I would like every line of the records below that contains the word "itemize" copied.

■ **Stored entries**

····················

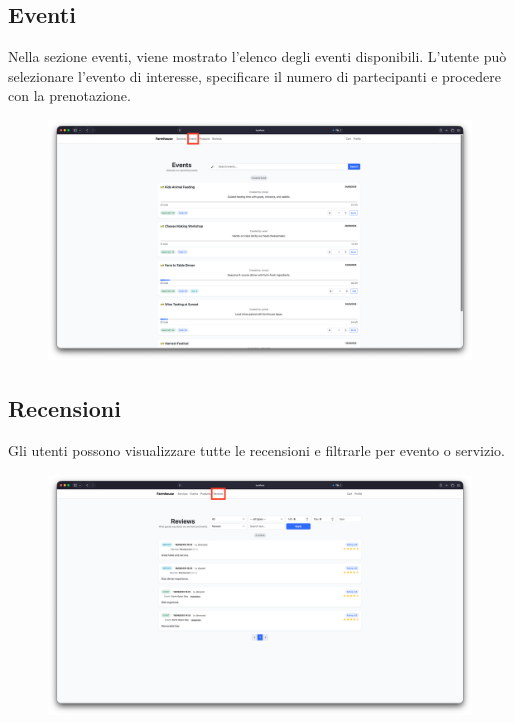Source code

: \documentclass[a4paper,12pt]{report}
\begin{document}
\subsection*{Eventi}
Nella sezione eventi, viene mostrato l'elenco degli eventi
disponibili. L'utente può selezionare
l'evento di interesse, specificare il numero di partecipanti e
procedere con la prenotazione.

\begin{figure}[H]
  \centering
  \includegraphics[width=\textwidth, trim=0 0 0 0]{./img/users/events.png}
  \vspace{-1em}
  \label{fig:events}
\end{figure}

\subsection*{Recensioni}
Gli utenti possono visualizzare tutte le recensioni e filtrarle per
evento o servizio.

\begin{figure}[H]
  \centering
  \includegraphics[width=\textwidth, trim=0 0 0 0]{./img/users/reviews.png}
  \vspace{-1em}
  \label{fig:recensione}
\end{figure}
\end{document}
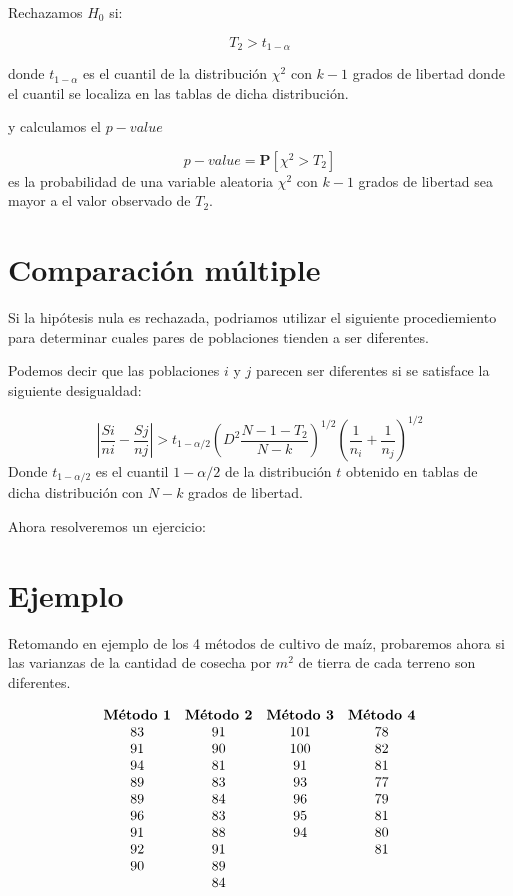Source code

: \documentclass[
  a4paper,
  oneside,
  openany]{book}
\begin{document}
Rechazamos \(H_0\) si:

\[T_{2}>t_{1-\alpha}\]

donde \(t_{1-\alpha}\) es el cuantil de la distribución \(\chi^2\) con \(k-1\) grados de libertad donde el cuantil se localiza en las tablas de dicha distribución.

y calculamos el \(p-value\)

\[p-value= \mathbf{P}\left[\chi^2>T_{2}\right]\]
es la probabilidad de una variable aleatoria \(\chi^2\) con \(k-1\) grados de libertad sea mayor a el valor observado de \(T_2\).

\hypertarget{comparaciuxf3n-muxfaltiple}{%
\section{Comparación múltiple}\label{comparaciuxf3n-muxfaltiple}}

Si la hipótesis nula es rechazada, podriamos utilizar el siguiente procediemiento para determinar cuales pares de poblaciones tienden a ser diferentes.

Podemos decir que las poblaciones \(i\) y \(j\) parecen ser diferentes si se satisface la siguiente desigualdad:

\[\left|\frac{Si}{ni}- \frac{Sj}{nj}\right|> t_{1-\alpha/2}\left(D^2\frac{N-1-T_{2}}{N-k}\right)^{1/2}\left(\frac{1}{n_i}+\frac{1}{n_j}\right)^{1/2}\]
Donde \(t_{1-\alpha/2}\) es el cuantil \(1-\alpha/2\) de la distribución \(t\) obtenido en tablas de dicha distribución con \(N-k\) grados de libertad.

Ahora resolveremos un ejercicio:

\hypertarget{ejemplo-9}{%
\section{Ejemplo}\label{ejemplo-9}}

Retomando en ejemplo de los 4 métodos de cultivo de maíz, probaremos ahora si las varianzas de la cantidad de cosecha por \(m^2\) de tierra de cada terreno son diferentes.

\[
\begin{array}{c c c c} 
\textbf{Método 1} & \textbf{Método 2} & \textbf{Método 3} & \textbf{Método 4}\\
83&91&101&78\\
91&90&100&82\\
94&81&91&81\\
89&83&93&77\\
89&84&96&79\\
96&83&95&81\\
91&88&94&80\\
92&91&  &81\\
90&89&  &\\
  &84&  &\\
\end{array}
\]
\end{document}
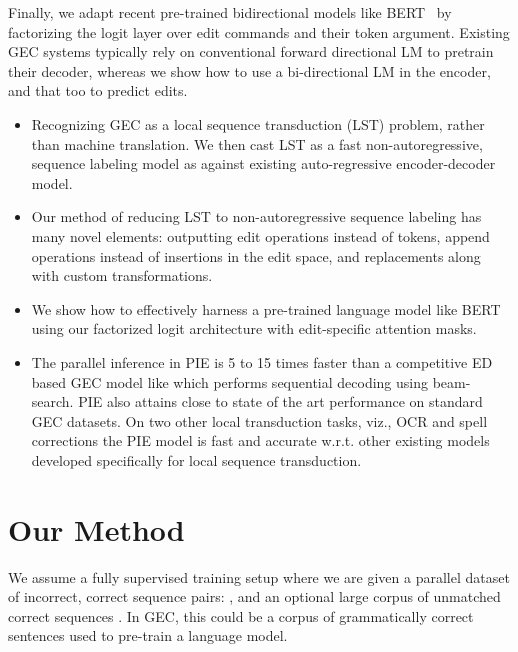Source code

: \documentclass[11pt,a4paper]{article}
\begin{document}
Finally, we adapt recent pre-trained bidirectional models like BERT~\cite{devlin2018bert} by factorizing the logit layer over edit commands and their token argument.  Existing GEC systems typically rely on conventional forward directional LM to pretrain their decoder, whereas we show how to use a bi-directional LM in the encoder, and that too to predict edits.\\  

\begin{itemize}[leftmargin=*]
\item Recognizing GEC as a local sequence transduction (LST) problem, rather than machine translation. We then cast LST as a fast non-autoregressive, sequence labeling model as against existing auto-regressive encoder-decoder model.
\item Our method of reducing LST to non-autoregressive sequence labeling has many novel elements: outputting edit operations instead of tokens, append operations instead of insertions in the edit space, and replacements along with custom transformations.
\item We show how to effectively harness a pre-trained language model like BERT using our factorized logit architecture with edit-specific attention masks.
\item The parallel inference in PIE is 5 to 15 times faster than a competitive ED based GEC model like \cite{lichtarge2019} which performs sequential decoding using beam-search. PIE also attains close to state of the art performance on standard GEC datasets. On two other local transduction tasks, viz., OCR and spell corrections the PIE model is fast and accurate w.r.t. other existing models developed specifically for local sequence transduction.
\end{itemize}

\section{Our Method} \label{sec:method}
We assume a fully supervised training setup where we are given a parallel dataset of incorrect, correct sequence pairs: , and an optional  large corpus of unmatched correct sequences . 
In GEC, this could be a corpus of grammatically correct sentences used to pre-train a language model.  
\end{document}
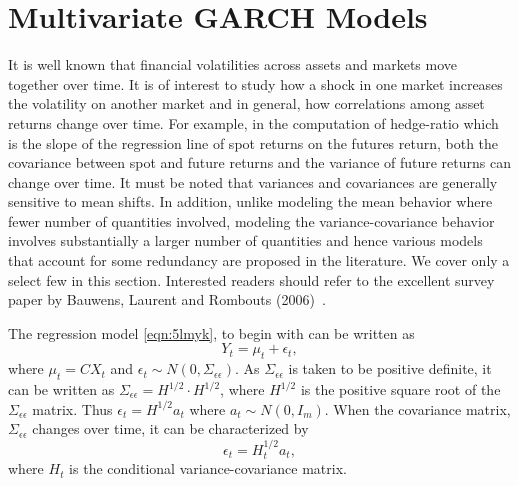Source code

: \section{Multivariate GARCH Models}


It is well known that financial volatilities across assets and markets move together over time. It is of interest to study how a shock in one market increases the volatility on another market and in general, how correlations among asset returns change over time. For example, in the computation of hedge-ratio which is the slope of the regression line of spot returns on the futures return, both the covariance between spot and future returns and the variance of future returns can change over time. It must be noted that variances and covariances are generally sensitive to mean shifts. In addition, unlike modeling the mean behavior where fewer number of quantities involved, modeling the variance-covariance behavior involves substantially a larger number of quantities and hence various models that account for some redundancy are proposed in the literature. We cover only a select few in this section. Interested readers should refer to the excellent survey paper by Bauwens, Laurent and Rombouts (2006)~\cite{laurent}.


The regression model \eqref{eqn:5lmyk}, to begin with can be written as
	\begin{equation} \label{eqn:3relabel}
	Y_t= \mu_t+\epsilon_t,
	\end{equation}
where $\mu_t=CX_t$ and $\epsilon_t \sim N(0,\Sigma_{\epsilon\epsilon})$. As $\Sigma_{\epsilon\epsilon}$ is taken to be positive definite, it can be written as $\Sigma_{\epsilon\epsilon}= H^{1/2} \cdot H^{1/2}$, where $H^{1/2}$ is the positive square root of the $\Sigma_{\epsilon\epsilon}$ matrix. Thus $\epsilon_t= H^{1/2} a_t$ where $a_t \sim N(0,I_m)$. When the covariance matrix, $\Sigma_{\epsilon\epsilon}$ changes over time, it can be characterized by
	\begin{equation}
	\epsilon_t=H^{1/2}_t a_t,
	\end{equation}
where $H_t$ is the conditional variance-covariance matrix.


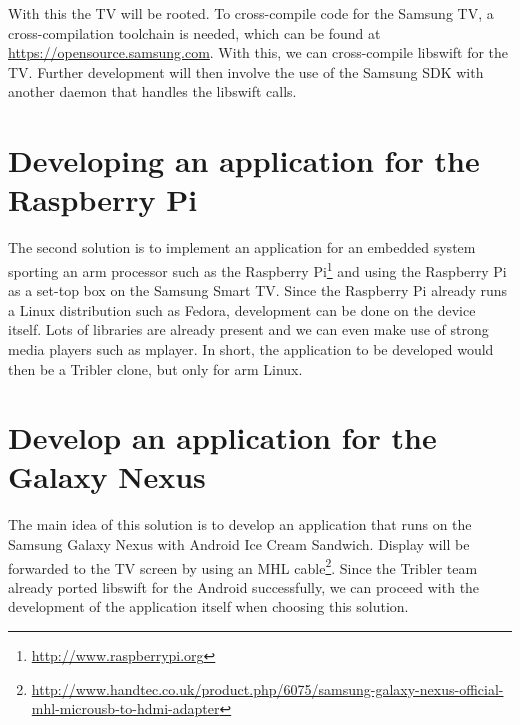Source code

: With this the TV will be rooted. To cross-compile code for the Samsung TV, 
a cross-compilation toolchain is needed, which can be found at \url{https://opensource.samsung.com}.
With this, we can cross-compile libswift for the TV. Further development will then involve the use of the Samsung SDK with another daemon that handles the libswift calls.

\section{Developing an application for the Raspberry Pi}
The second solution is to implement an application for an embedded system sporting an arm processor such as the Raspberry Pi\footnote{\url{http://www.raspberrypi.org}}
and using the Raspberry Pi as a set-top box on the Samsung Smart TV.
Since the Raspberry Pi already runs a Linux distribution such as Fedora, development can be done on the device itself.
Lots of libraries are already present and we can even make use of strong media players such as mplayer.
In short, the application to be developed would then be a Tribler clone, but only for arm Linux.

\section{Develop an application for the Galaxy Nexus}
The main idea of this solution is to develop an application that runs on the Samsung Galaxy Nexus with Android Ice Cream Sandwich.
Display will be forwarded to the TV screen by using an MHL cable\footnote{\url{http://www.handtec.co.uk/product.php/6075/samsung-galaxy-nexus-official-mhl-microusb-to-hdmi-adapter}}.
Since the Tribler team already ported libswift for the Android successfully,
we can proceed with the development of the application itself when choosing this solution.
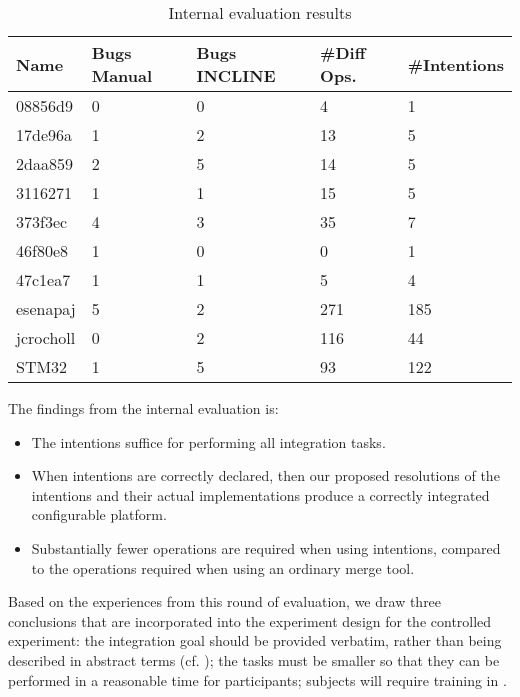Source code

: \begin{table}[h]
    \centering
    \caption{Internal evaluation results}
    \label{tab:internalres}
    \begin{tabular}{l|llll}
\hline\hline
\textbf{Name} & \textbf{Bugs Manual} & \textbf{Bugs INCLINE} & \textbf{\#Diff Ops.} & \textbf{\#Intentions}\\
\hline
08856d9      & 0     & 0     & 4     & 1     \\
17de96a      & 1     & 2     & 13    & 5     \\
2daa859      & 2     & 5     & 14    & 5     \\
3116271      & 1     & 1     & 15    & 5     \\
373f3ec      & 4     & 3     & 35    & 7     \\
46f80e8      & 1     & 0     & 0     & 1     \\
47c1ea7      & 1     & 1     & 5     & 4     \\
\hline
esenapaj     & 5     & 2     & 271   & 185   \\ %
jcrocholl    & 0     & 2     & 116   & 44    \\
STM32   & 1     & 5     & 93    & 122   \\ %
\hline\hline
    \end{tabular}
\end{table}

The findings from the internal evaluation is:

\begin{itemize}
    \item The intentions suffice for performing all integration tasks.
    \item When intentions are correctly declared, then our proposed resolutions of the intentions and their actual implementations produce a correctly integrated configurable platform.
    \item Substantially fewer operations are required when using intentions, compared to the operations required when using an ordinary merge tool.
\end{itemize}

Based on the experiences from this round of evaluation, we draw three conclusions that are incorporated into the experiment design for the controlled experiment: the integration goal should be provided verbatim, rather than being described in abstract terms (cf. \cite{berger2016mps}); the tasks must be smaller so that they can be performed in a reasonable time for participants; subjects will require training in \tooln.


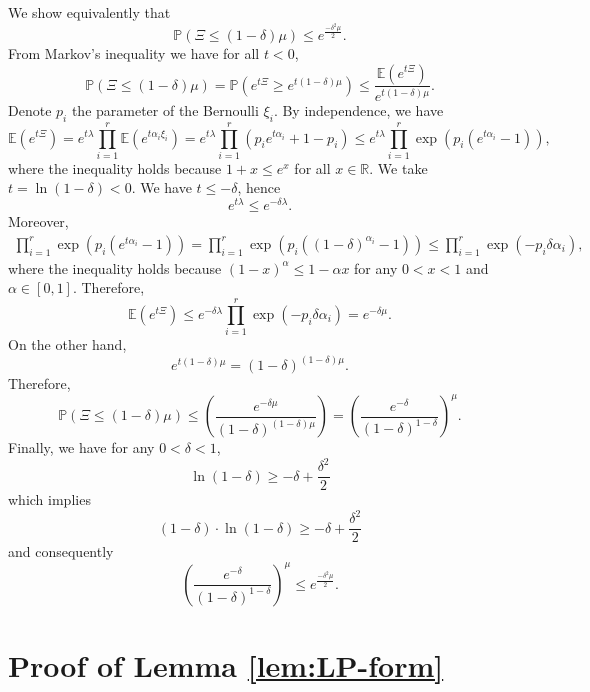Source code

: \documentclass[moor]{informs1}              %
\begin{document}
\begin{APPENDICES}
We show equivalently that 
$$ \mathbb{P} ( \Xi \leq (1- \delta ) \mu ) \leq  e^{  \frac{-{\delta}^2 \mu}{2}}.$$
From Markov's inequality we have for all $t< 0$,
 $$ \mathbb{P}( \Xi \leq (1- \delta ) \mu ) = \mathbb{P}( e^{t\Xi} \geq e^{t(1-\delta)\mu} ) \leq \frac{\mathbb{E}(e^{t\Xi})}{e^{t(1-\delta) \mu}}.$$
 Denote $p_i$ the parameter of the Bernoulli ${\xi}_i$. By independence, we have
 $$  \mathbb{E}(e^{t\Xi})=  e^{t \lambda}    \prod_{i=1}^r \mathbb{E} (e^{t \alpha_i {\xi}_i}) = e^{t \lambda} \prod_{i=1}^r \left( p_i  e^{t \alpha_i }+1-p_i \right)
 \leq e^{t \lambda}  \prod_{i=1}^r \exp \left( p_i  (e^{t \alpha_i }-1) \right) ,$$
 where the inequality holds because $1+x \leq e^x$ for all $x \in \mathbb{R}$.
We take $t=\ln( 1- \delta) < 0$. We have $ t \leq - \delta$, hence
$$ e^{t \lambda} \leq e^{- \delta \lambda} .$$
Moreover,
 \begin{align*}
\prod_{i=1}^r \exp \left( p_i  (e^{ t\alpha_i }-1) \right)   =\prod_{i=1}^r \exp \left( p_i  ((1-\delta)^{ \alpha_i }-1) \right) 
\leq \prod_{i=1}^r \exp \left( -p_i  \delta \alpha_i \right),
 \end{align*}
where the  inequality holds because $ (1-x)^{\alpha} \leq 1- \alpha x$ for any $ 0 < x <1$ and $\alpha \in [0,1]$. Therefore,
 $$  \mathbb{E}(e^{t\Xi}) \leq      e^{- \delta \lambda}       \prod_{i=1}^r \exp \left( -p_i  \delta \alpha_i \right)   =          e^{-\delta \mu}. $$
On the other hand, $$e^{t(1-\delta) \mu} = (1-\delta) ^{(1-\delta)\mu}.$$
Therefore,
 $$ \mathbb{P}( \Xi \leq (1- \delta ) \mu ) \leq  \left(  \frac{e^{-\delta \mu}}{(1-\delta) ^{(1-\delta)\mu}} \right) =\left(  \frac{e^{-\delta}}{(1-\delta)^{1-\delta} }    \right)^{\mu}. $$
Finally, we have for any $0<\delta < 1$,
$$ \ln (1- \delta ) \geq  - \delta + \frac{\delta^2}{2}$$
which implies 
$$ (1- \delta) \cdot \ln (1- \delta ) \geq  - \delta + \frac{\delta^2}{2}$$
and consequently
$$\left(  \frac{e^{-\delta}}{(1-\delta)^{1-\delta} }    \right)^{\mu} \leq e^{  \frac{-{\delta}^2 \mu}{2}}. $$
\hfill
\Halmos
\endproof

\section{Proof of Lemma \ref{lem:LP-form}} \label{apx-LP}
\

\


\end{APPENDICES}
\end{document}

····················

■ **The completed task**
\begin{itemize}[leftmargin=*]
\end{itemize}
\begin{itemize}
\end{itemize}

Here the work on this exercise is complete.